| HOW TO COMPLETE THIS TASK |
Extend the forum thread below about a mother-in-law favoring a stepdaughter over a baby daughter, starting after its last post.

| EXCERPTED PASSAGE |
Still this is no reason to treat baby BD poorly?? You've got me stumped!

MommyToAMillion's picture

The only nonsense was sd and mil.
Mil had asked me if she could be jn the delivery room and I said yes..pissing off half of the women in my family! Mil had to sign a paper and after that NOONE else but my husband could be in there no matter what.
What happens when I go into labor? Mil drives 2 hours to go and pick up sd so not only was she not in the delivery room when bd was born but my sister, aunt, mom couldnt be in there either.

I'm telling you this woman and her family have to just be off their rocker. Not to be mean but sd is an ugly kid. She has a pretty mom and her dad is...well...HOT Smile but she just got the bad genes. Our daughter is super cute. And that's not jus because I'm her mom...when I go out with both girls people say this, " oh bd is the cutesy baby I've ever seen. She has such character and beautiful eyes blah blah blah. And sd...you uh...are wearing the cutesy outfit!"
So it can't be that either!!!!

DaizyDuke's picture

...Not to be mean but sd is an ugly kid... Our daughter is super cuteSo it can't be that either!!!!

ahaaa... but I think that may very well be it! MIL is feeling sorry for SD and so is overcompensating by trying to make her feel extra, super, special and by making sure that she elevates her above your BD. Kind of like the runt of the litter.. you know how alot of people are drawn to the smaller, weaker puppy, because they feel sorry for it?

I suspect you have just answered your own question here. MIL will probably NEVER admit to this and maybe she doesn't even consciously even realize that she is doing it, I guess of all the petty reasons that she could have for acting the way she does, this one is the least evil. She probably just truly feels sorry for SD.

MommyToAMillion's picture

I hate to shoot down every idea but those people (his fam) think that this kid is beautiful!!! I swear they talk about how cute she is all the time and I'm like what kid are you fools talking about?? I think they are just so hung up on this kid. She isnt smarter than the average kid, not cute, a BRAT, and still acts like a baby! I just don't undeeeeeeeeerstand!!

MommyToAMillion's picture

Me too!!!!
Absolutely not...and nor was she dhs first child!!

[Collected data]
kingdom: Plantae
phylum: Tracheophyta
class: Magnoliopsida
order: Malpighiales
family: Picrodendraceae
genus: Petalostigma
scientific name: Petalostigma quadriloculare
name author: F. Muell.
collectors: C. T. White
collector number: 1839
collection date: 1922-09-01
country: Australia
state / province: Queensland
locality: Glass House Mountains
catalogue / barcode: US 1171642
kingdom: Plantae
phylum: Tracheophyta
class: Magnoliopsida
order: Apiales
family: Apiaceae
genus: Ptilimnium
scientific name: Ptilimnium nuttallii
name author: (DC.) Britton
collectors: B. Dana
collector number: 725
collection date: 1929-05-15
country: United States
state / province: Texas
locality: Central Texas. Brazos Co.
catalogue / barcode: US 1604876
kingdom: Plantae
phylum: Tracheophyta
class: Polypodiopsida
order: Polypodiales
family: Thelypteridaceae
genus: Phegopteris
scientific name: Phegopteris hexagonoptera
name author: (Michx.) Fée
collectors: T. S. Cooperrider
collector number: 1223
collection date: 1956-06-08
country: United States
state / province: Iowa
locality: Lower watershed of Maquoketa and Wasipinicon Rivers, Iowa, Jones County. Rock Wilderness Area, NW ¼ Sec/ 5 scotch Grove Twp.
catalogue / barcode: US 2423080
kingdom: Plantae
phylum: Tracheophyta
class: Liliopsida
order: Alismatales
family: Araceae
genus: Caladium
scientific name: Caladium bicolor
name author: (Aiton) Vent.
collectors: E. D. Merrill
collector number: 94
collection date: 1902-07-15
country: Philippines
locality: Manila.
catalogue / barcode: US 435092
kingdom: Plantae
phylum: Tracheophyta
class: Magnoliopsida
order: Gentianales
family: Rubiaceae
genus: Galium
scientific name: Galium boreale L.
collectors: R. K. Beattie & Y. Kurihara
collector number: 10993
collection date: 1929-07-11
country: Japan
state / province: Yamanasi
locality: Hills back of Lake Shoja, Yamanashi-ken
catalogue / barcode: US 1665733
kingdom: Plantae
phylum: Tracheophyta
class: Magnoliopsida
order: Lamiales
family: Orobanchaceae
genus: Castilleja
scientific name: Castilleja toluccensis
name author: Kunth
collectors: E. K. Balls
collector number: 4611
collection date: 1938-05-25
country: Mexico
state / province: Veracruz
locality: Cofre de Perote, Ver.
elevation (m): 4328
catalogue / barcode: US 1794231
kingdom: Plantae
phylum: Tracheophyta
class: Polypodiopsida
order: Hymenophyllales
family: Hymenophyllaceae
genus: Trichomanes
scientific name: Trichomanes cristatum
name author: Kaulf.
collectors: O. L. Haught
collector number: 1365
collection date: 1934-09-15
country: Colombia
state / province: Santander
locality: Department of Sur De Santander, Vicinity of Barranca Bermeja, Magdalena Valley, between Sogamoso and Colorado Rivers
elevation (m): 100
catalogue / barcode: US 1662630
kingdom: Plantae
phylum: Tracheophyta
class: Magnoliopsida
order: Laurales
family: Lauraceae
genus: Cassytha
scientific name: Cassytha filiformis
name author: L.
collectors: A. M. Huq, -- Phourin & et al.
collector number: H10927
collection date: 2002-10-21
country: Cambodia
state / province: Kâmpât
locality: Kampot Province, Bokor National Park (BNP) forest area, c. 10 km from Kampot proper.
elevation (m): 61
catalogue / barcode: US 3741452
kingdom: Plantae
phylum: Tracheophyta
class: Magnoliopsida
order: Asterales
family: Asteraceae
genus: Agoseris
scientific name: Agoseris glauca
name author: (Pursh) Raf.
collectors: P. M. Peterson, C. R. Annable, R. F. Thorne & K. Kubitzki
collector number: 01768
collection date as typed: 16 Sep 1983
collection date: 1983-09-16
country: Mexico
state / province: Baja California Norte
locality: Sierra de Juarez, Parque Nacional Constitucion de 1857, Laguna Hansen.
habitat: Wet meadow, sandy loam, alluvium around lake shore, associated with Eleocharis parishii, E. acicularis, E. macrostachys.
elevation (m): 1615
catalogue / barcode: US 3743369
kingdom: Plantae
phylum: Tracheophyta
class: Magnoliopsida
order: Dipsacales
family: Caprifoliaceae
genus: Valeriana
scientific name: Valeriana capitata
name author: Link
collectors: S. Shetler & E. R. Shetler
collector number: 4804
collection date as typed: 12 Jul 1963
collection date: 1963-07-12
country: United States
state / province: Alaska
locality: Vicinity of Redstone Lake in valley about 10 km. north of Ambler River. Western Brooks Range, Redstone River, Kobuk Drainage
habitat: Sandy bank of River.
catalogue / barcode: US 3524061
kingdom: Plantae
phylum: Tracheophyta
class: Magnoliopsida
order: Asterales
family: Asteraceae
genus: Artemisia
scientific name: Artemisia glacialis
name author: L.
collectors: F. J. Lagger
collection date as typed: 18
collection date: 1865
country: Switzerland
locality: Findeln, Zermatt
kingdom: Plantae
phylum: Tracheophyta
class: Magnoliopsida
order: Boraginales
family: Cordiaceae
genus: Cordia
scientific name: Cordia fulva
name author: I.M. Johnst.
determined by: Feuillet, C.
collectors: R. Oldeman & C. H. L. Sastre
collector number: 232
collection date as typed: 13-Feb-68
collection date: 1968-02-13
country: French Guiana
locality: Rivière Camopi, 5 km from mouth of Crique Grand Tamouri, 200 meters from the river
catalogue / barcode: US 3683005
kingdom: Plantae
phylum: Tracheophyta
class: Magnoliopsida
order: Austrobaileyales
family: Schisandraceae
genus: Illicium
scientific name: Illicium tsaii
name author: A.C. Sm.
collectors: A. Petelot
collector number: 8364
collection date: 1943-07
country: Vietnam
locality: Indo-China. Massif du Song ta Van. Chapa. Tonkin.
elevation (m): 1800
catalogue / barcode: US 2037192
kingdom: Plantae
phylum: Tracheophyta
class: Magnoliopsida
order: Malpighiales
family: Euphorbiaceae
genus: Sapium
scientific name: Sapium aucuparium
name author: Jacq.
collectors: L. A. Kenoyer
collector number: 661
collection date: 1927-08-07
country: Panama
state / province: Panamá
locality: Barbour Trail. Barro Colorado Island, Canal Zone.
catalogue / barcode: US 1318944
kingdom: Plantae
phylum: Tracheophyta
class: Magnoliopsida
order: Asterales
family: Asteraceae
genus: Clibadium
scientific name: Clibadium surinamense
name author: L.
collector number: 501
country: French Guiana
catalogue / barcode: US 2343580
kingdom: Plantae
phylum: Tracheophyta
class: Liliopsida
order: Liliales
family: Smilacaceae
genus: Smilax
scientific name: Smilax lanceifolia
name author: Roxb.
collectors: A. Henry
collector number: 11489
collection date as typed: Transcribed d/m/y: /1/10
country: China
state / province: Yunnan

| OUTPUT BELOW |
MommyToAMillion's picture

That is what I tell dh. And no we can't stop the two of them from visitation completely but were hoping just saying it will scare the btch into seeing the light.
I personally don't think she/they deserve a 27th chance but dh does and I have told him this will be THE LAST. I am secretly hoping they act like they don't know what the hell he is talking about so I never have to see these people again!!

hismineandours's picture

my outlaws have nothing to do with my kids either. I am not even sure the last time my mil actually spoke to my kids? My dd saw her about a month ago and waved at her and mil drove slowly by her as my ss pointed out-hey theres dd14-and mil just rolled on by never even acknowledging her. They only live 15 minutes away so its not like it would be complicated to see them. SS13 lives with them so apparently he is seen daily. My mil has always been ate up with ss. Always. Not that she paid much attention to him over the years because she's a truly shitty grandparent, but now that she is involved she is the most awesome grandparent in the world to him and my kids are pieces of shit. She evidently dislikes my children so much that she did not want ss attending the same school with them. My kids are honor roll students who have never had any behavioral issues in school and only give us minor, ordinary kid issues at home. They dont use drugs, have sex, sneak out, steal-nothing. But she thinks they are so heinous that ss cant even attend school with them. Despite the fact that HE smokes pot, grows pot, steals, lies, is aggressive and destructive. But ok whatever.

Needless to say they are not invited to bday parties, family xmas will never occur again with these people, and I expressly planned a vaca over T-giving so I didnt have to deal with these nutty people.